PARIS, iNewsTasikmalaya.id – Warga di kota ini bebas telanjang ke mana pun pergi. Baik ke mal, salon, saat berjemur di pantai, dan tempat lainnya. Tak hanya itu, di kota ini warga bebas bertukar pasangan tanpa ikatan sah pernikahan.
Kota berjuluk “kota bebas telanjang terbesar” di dunia ini bernama Cap d’Agde yang berlokasi di pesisir pantai Prancis.
Kota Cap d’Agde memiliki garis pantai sepanjang 2 kilometer. Di kota ini banyak berbagai fasilitas wisata. Mulai dari toko pakaian, sauna, tempat nongkrong, hingga kelab malam dewasa.
Cap d'Agde sudah ada sejak 1958. Awalnya kota ini hanya sebagai kawasan kemah bagi kaum nudis (kaum telanjang). Tapi pada pada 1970-an, mereka mengubahnya menjadi kota telanjang.
Untuk dapat masuk kawasan ini, wisatawan harus merogoh kocek sebesar 6 Euro atau sekitar Rp102 ribu. Biasanya, dalam sehari, sekitar 50 ribu wisatawan berkunjung ke Cap d'Agde.
Wisatawan yang kedapatan berpakaian pada siang hari di Cap d'Agde akan didenda 15.000 Euro atau Rp256 juta. Namun, pada malam hari, wisatawan boleh berpakaian karena cuaca yang dingin.
Aturan wajib telanjang pada siang hari itu kini mulai dilonggarkan untuk menarik lebih banyak wisatawan. Namun, lantaran kebijakan itu, kaum nudis di Cap d'Agde mengaku risih karena wisatawan melihat mereka telanjang dengan tatapan aneh.
Di pusat resor ini pernah menjadi tempat taman keluarga dan kolam renang. Namun, pada 2005 dirobohkan dan diganti menjadi bar dan kelab malam. Alih-alih menjadi kawasan kaum telanjang, belakangan lokasi ini lebih banyak dikunjungi oleh mereka yang gila seks.

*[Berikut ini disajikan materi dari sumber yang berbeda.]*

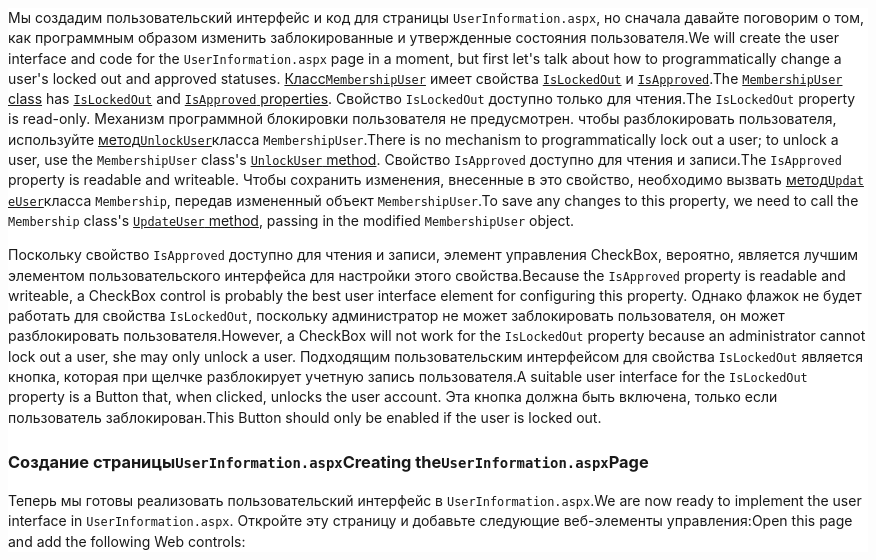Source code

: <span data-ttu-id="ab6e9-143">Мы создадим пользовательский интерфейс и код для страницы `UserInformation.aspx`, но сначала давайте поговорим о том, как программным образом изменить заблокированные и утвержденные состояния пользователя.</span><span class="sxs-lookup"><span data-stu-id="ab6e9-143">We will create the user interface and code for the `UserInformation.aspx` page in a moment, but first let's talk about how to programmatically change a user's locked out and approved statuses.</span></span> <span data-ttu-id="ab6e9-144">[Класс`MembershipUser`](https://msdn.microsoft.com/library/system.web.security.membershipuser.aspx) имеет свойства [`IsLockedOut`](https://msdn.microsoft.com/library/system.web.security.membershipuser.islockedout.aspx) и [`IsApproved`](https://msdn.microsoft.com/library/system.web.security.membershipuser.isapproved.aspx).</span><span class="sxs-lookup"><span data-stu-id="ab6e9-144">The [`MembershipUser` class](https://msdn.microsoft.com/library/system.web.security.membershipuser.aspx) has [`IsLockedOut`](https://msdn.microsoft.com/library/system.web.security.membershipuser.islockedout.aspx) and [`IsApproved` properties](https://msdn.microsoft.com/library/system.web.security.membershipuser.isapproved.aspx).</span></span> <span data-ttu-id="ab6e9-145">Свойство `IsLockedOut` доступно только для чтения.</span><span class="sxs-lookup"><span data-stu-id="ab6e9-145">The `IsLockedOut` property is read-only.</span></span> <span data-ttu-id="ab6e9-146">Механизм программной блокировки пользователя не предусмотрен. чтобы разблокировать пользователя, используйте [метод`UnlockUser`](https://msdn.microsoft.com/library/system.web.security.membershipuser.unlockuser.aspx)класса `MembershipUser`.</span><span class="sxs-lookup"><span data-stu-id="ab6e9-146">There is no mechanism to programmatically lock out a user; to unlock a user, use the `MembershipUser` class's [`UnlockUser` method](https://msdn.microsoft.com/library/system.web.security.membershipuser.unlockuser.aspx).</span></span> <span data-ttu-id="ab6e9-147">Свойство `IsApproved` доступно для чтения и записи.</span><span class="sxs-lookup"><span data-stu-id="ab6e9-147">The `IsApproved` property is readable and writeable.</span></span> <span data-ttu-id="ab6e9-148">Чтобы сохранить изменения, внесенные в это свойство, необходимо вызвать [метод`UpdateUser`](https://msdn.microsoft.com/library/system.web.security.membership.updateuser.aspx)класса `Membership`, передав измененный объект `MembershipUser`.</span><span class="sxs-lookup"><span data-stu-id="ab6e9-148">To save any changes to this property, we need to call the `Membership` class's [`UpdateUser` method](https://msdn.microsoft.com/library/system.web.security.membership.updateuser.aspx), passing in the modified `MembershipUser` object.</span></span>

<span data-ttu-id="ab6e9-149">Поскольку свойство `IsApproved` доступно для чтения и записи, элемент управления CheckBox, вероятно, является лучшим элементом пользовательского интерфейса для настройки этого свойства.</span><span class="sxs-lookup"><span data-stu-id="ab6e9-149">Because the `IsApproved` property is readable and writeable, a CheckBox control is probably the best user interface element for configuring this property.</span></span> <span data-ttu-id="ab6e9-150">Однако флажок не будет работать для свойства `IsLockedOut`, поскольку администратор не может заблокировать пользователя, он может разблокировать пользователя.</span><span class="sxs-lookup"><span data-stu-id="ab6e9-150">However, a CheckBox will not work for the `IsLockedOut` property because an administrator cannot lock out a user, she may only unlock a user.</span></span> <span data-ttu-id="ab6e9-151">Подходящим пользовательским интерфейсом для свойства `IsLockedOut` является кнопка, которая при щелчке разблокирует учетную запись пользователя.</span><span class="sxs-lookup"><span data-stu-id="ab6e9-151">A suitable user interface for the `IsLockedOut` property is a Button that, when clicked, unlocks the user account.</span></span> <span data-ttu-id="ab6e9-152">Эта кнопка должна быть включена, только если пользователь заблокирован.</span><span class="sxs-lookup"><span data-stu-id="ab6e9-152">This Button should only be enabled if the user is locked out.</span></span>

### <a name="creating-theuserinformationaspxpage"></a><span data-ttu-id="ab6e9-153">Создание страницы`UserInformation.aspx`</span><span class="sxs-lookup"><span data-stu-id="ab6e9-153">Creating the`UserInformation.aspx`Page</span></span>

<span data-ttu-id="ab6e9-154">Теперь мы готовы реализовать пользовательский интерфейс в `UserInformation.aspx`.</span><span class="sxs-lookup"><span data-stu-id="ab6e9-154">We are now ready to implement the user interface in `UserInformation.aspx`.</span></span> <span data-ttu-id="ab6e9-155">Откройте эту страницу и добавьте следующие веб-элементы управления:</span><span class="sxs-lookup"><span data-stu-id="ab6e9-155">Open this page and add the following Web controls:</span></span>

Cap d'Agde pun akhirnya dikenal menjadi ibu kota seks karena muncul klub pertukaran pasangan, hotel cabul, dan sebagainya. Wisatawan yang gila seks bisa datang ke kelab malam di sini untuk pesta telanjang.
Mereka juga bisa berenang telanjang di kolam renang hotel hingga larut malam. Kawasan ini juga pernah diserang dan dibakar pada 2009. Pelaku diduga merupakan kaum naturis (kaum yang ingin lebih dekat dengan alam dengan telanjang) yang tidak suka dengan kehadiran para penggila seks.

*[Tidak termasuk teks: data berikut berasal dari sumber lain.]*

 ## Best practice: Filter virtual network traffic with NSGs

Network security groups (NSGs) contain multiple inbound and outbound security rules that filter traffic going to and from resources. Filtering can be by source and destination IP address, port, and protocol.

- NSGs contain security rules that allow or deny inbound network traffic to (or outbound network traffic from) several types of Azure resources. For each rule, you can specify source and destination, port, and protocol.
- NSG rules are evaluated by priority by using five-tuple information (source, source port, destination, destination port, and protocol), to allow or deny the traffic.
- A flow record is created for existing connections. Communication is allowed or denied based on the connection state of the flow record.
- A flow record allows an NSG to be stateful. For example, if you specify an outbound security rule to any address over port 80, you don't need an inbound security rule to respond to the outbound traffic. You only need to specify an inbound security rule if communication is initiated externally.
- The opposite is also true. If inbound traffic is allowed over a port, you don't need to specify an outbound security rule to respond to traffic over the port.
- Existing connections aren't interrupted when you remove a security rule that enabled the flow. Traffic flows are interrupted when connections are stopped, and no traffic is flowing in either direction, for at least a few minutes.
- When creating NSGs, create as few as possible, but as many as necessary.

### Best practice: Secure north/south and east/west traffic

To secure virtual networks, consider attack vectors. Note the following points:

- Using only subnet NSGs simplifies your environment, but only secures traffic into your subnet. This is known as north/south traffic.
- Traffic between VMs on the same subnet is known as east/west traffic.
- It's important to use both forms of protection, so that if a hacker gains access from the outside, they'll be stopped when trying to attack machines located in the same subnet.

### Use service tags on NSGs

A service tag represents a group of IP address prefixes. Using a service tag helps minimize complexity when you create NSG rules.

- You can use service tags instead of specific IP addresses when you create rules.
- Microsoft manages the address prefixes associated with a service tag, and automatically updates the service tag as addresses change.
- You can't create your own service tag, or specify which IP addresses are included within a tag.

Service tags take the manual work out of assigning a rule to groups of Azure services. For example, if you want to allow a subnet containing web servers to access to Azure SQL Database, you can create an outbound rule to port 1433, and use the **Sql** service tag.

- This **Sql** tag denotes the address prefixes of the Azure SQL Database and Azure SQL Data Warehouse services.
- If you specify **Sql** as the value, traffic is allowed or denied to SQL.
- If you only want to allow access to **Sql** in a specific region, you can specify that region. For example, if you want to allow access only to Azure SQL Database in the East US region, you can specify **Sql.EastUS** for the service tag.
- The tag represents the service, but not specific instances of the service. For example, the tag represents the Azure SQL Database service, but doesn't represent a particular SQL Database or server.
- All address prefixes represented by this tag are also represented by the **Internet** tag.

Kini, wisata di kawasan ini hancur akibat pandemi Covid. Hampir 100 wisawatan dinyatakan positif. Pada Agustus 2021 lalu, dua karyawan juga dinyatakan positif Covid seusai pesta cabul.
Dilansir dari Mirror, selama pandemi Covid-19, banyak wisatawan yang tak patuh peraturan. Di antaranya penggunaan masker dan jaga jarak sosial. Pembatasan yang diberlakukan juga semakin memperparah kondisi wisata di kawasan ini.
Seorang pelaku bisnis di sini mengaku memiliki 800 karyawan. Sebanyak 300 orang di antaranya terpaksa diberhentikan.
"Saya telah kehilangan 80 persen bisnis. Sekarang banyak orang tidak berminat untuk bersenang-senang," katanya.